Records provided:
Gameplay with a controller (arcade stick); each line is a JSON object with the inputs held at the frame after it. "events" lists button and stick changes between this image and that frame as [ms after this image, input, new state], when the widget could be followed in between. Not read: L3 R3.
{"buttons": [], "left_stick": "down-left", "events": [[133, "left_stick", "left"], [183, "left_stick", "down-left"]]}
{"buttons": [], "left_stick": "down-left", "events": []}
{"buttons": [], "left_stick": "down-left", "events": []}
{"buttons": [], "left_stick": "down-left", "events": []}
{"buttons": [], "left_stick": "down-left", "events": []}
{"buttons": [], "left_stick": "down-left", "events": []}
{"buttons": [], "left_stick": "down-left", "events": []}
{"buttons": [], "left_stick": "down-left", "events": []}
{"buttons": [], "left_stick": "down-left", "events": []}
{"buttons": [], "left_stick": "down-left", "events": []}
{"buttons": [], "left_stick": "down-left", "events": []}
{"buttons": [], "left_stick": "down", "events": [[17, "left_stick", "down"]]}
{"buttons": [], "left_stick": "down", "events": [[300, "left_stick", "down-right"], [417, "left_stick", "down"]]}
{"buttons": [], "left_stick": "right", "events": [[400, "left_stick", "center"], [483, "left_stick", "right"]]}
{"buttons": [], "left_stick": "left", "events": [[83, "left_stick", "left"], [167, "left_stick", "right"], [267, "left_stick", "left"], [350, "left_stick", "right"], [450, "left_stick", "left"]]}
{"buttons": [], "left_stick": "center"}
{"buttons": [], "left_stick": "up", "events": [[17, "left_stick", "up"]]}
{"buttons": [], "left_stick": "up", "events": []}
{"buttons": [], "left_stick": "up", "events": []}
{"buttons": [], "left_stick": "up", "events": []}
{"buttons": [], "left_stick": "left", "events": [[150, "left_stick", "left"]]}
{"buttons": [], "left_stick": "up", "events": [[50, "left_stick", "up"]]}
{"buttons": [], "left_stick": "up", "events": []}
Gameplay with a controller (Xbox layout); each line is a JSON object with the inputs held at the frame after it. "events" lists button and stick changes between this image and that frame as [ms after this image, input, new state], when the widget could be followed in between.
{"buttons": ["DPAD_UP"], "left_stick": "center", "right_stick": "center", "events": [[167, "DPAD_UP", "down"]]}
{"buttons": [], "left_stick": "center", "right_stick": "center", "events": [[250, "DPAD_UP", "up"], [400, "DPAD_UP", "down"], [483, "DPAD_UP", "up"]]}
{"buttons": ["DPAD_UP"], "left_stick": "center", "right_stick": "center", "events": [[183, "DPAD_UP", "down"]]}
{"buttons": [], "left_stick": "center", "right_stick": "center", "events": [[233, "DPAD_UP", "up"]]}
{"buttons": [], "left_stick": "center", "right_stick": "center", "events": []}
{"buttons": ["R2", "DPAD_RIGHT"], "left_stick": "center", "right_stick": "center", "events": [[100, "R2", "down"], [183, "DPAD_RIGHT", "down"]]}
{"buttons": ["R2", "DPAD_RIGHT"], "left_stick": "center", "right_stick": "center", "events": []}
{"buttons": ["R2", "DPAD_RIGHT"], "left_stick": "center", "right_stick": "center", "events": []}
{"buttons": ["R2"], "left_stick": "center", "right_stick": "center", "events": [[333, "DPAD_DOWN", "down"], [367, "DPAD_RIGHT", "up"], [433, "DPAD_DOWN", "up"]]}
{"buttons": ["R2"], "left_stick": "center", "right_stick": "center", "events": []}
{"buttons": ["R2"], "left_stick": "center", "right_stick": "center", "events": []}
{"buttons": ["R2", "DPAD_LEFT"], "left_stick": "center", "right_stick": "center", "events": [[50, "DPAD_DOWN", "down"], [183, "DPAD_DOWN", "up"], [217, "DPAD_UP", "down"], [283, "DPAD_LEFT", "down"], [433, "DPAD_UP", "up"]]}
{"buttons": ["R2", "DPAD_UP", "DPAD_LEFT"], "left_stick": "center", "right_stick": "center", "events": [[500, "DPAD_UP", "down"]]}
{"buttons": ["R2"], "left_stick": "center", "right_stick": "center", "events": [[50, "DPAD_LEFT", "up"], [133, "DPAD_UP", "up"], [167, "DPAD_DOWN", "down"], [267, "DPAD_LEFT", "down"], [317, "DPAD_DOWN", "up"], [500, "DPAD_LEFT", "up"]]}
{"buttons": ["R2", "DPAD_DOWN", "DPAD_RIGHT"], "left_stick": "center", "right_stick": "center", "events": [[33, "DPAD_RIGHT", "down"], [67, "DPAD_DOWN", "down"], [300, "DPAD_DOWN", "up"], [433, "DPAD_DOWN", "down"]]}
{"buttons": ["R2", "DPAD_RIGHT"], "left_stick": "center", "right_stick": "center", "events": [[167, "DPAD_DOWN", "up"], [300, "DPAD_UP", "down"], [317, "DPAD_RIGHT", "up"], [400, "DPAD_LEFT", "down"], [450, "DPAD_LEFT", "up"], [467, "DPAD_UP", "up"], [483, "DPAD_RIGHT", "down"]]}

Brief:
Transcribe each of the records above exactly.

Answer area:
Gameplay with a controller (arcade stick); each line is a JSON object with the inputs held at the frame after it. "events" lists button and stick changes between this image and that frame as [ms after this image, input, new state], when the widget could be followed in between. Not read: L3 R3.
{"buttons": [], "left_stick": "down-left", "events": [[133, "left_stick", "left"], [183, "left_stick", "down-left"]]}
{"buttons": [], "left_stick": "down-left", "events": []}
{"buttons": [], "left_stick": "down-left", "events": []}
{"buttons": [], "left_stick": "down-left", "events": []}
{"buttons": [], "left_stick": "down-left", "events": []}
{"buttons": [], "left_stick": "down-left", "events": []}
{"buttons": [], "left_stick": "down-left", "events": []}
{"buttons": [], "left_stick": "down-left", "events": []}
{"buttons": [], "left_stick": "down-left", "events": []}
{"buttons": [], "left_stick": "down-left", "events": []}
{"buttons": [], "left_stick": "down-left", "events": []}
{"buttons": [], "left_stick": "down", "events": [[17, "left_stick", "down"]]}
{"buttons": [], "left_stick": "down", "events": [[300, "left_stick", "down-right"], [417, "left_stick", "down"]]}
{"buttons": [], "left_stick": "right", "events": [[400, "left_stick", "center"], [483, "left_stick", "right"]]}
{"buttons": [], "left_stick": "left", "events": [[83, "left_stick", "left"], [167, "left_stick", "right"], [267, "left_stick", "left"], [350, "left_stick", "right"], [450, "left_stick", "left"]]}
{"buttons": [], "left_stick": "center"}
{"buttons": [], "left_stick": "up", "events": [[17, "left_stick", "up"]]}
{"buttons": [], "left_stick": "up", "events": []}
{"buttons": [], "left_stick": "up", "events": []}
{"buttons": [], "left_stick": "up", "events": []}
{"buttons": [], "left_stick": "left", "events": [[150, "left_stick", "left"]]}
{"buttons": [], "left_stick": "up", "events": [[50, "left_stick", "up"]]}
{"buttons": [], "left_stick": "up", "events": []}
Gameplay with a controller (Xbox layout); each line is a JSON object with the inputs held at the frame after it. "events" lists button and stick changes between this image and that frame as [ms after this image, input, new state], when the widget could be followed in between.
{"buttons": ["DPAD_UP"], "left_stick": "center", "right_stick": "center", "events": [[167, "DPAD_UP", "down"]]}
{"buttons": [], "left_stick": "center", "right_stick": "center", "events": [[250, "DPAD_UP", "up"], [400, "DPAD_UP", "down"], [483, "DPAD_UP", "up"]]}
{"buttons": ["DPAD_UP"], "left_stick": "center", "right_stick": "center", "events": [[183, "DPAD_UP", "down"]]}
{"buttons": [], "left_stick": "center", "right_stick": "center", "events": [[233, "DPAD_UP", "up"]]}
{"buttons": [], "left_stick": "center", "right_stick": "center", "events": []}
{"buttons": ["R2", "DPAD_RIGHT"], "left_stick": "center", "right_stick": "center", "events": [[100, "R2", "down"], [183, "DPAD_RIGHT", "down"]]}
{"buttons": ["R2", "DPAD_RIGHT"], "left_stick": "center", "right_stick": "center", "events": []}
{"buttons": ["R2", "DPAD_RIGHT"], "left_stick": "center", "right_stick": "center", "events": []}
{"buttons": ["R2"], "left_stick": "center", "right_stick": "center", "events": [[333, "DPAD_DOWN", "down"], [367, "DPAD_RIGHT", "up"], [433, "DPAD_DOWN", "up"]]}
{"buttons": ["R2"], "left_stick": "center", "right_stick": "center", "events": []}
{"buttons": ["R2"], "left_stick": "center", "right_stick": "center", "events": []}
{"buttons": ["R2", "DPAD_LEFT"], "left_stick": "center", "right_stick": "center", "events": [[50, "DPAD_DOWN", "down"], [183, "DPAD_DOWN", "up"], [217, "DPAD_UP", "down"], [283, "DPAD_LEFT", "down"], [433, "DPAD_UP", "up"]]}
{"buttons": ["R2", "DPAD_UP", "DPAD_LEFT"], "left_stick": "center", "right_stick": "center", "events": [[500, "DPAD_UP", "down"]]}
{"buttons": ["R2"], "left_stick": "center", "right_stick": "center", "events": [[50, "DPAD_LEFT", "up"], [133, "DPAD_UP", "up"], [167, "DPAD_DOWN", "down"], [267, "DPAD_LEFT", "down"], [317, "DPAD_DOWN", "up"], [500, "DPAD_LEFT", "up"]]}
{"buttons": ["R2", "DPAD_DOWN", "DPAD_RIGHT"], "left_stick": "center", "right_stick": "center", "events": [[33, "DPAD_RIGHT", "down"], [67, "DPAD_DOWN", "down"], [300, "DPAD_DOWN", "up"], [433, "DPAD_DOWN", "down"]]}
{"buttons": ["R2", "DPAD_RIGHT"], "left_stick": "center", "right_stick": "center", "events": [[167, "DPAD_DOWN", "up"], [300, "DPAD_UP", "down"], [317, "DPAD_RIGHT", "up"], [400, "DPAD_LEFT", "down"], [450, "DPAD_LEFT", "up"], [467, "DPAD_UP", "up"], [483, "DPAD_RIGHT", "down"]]}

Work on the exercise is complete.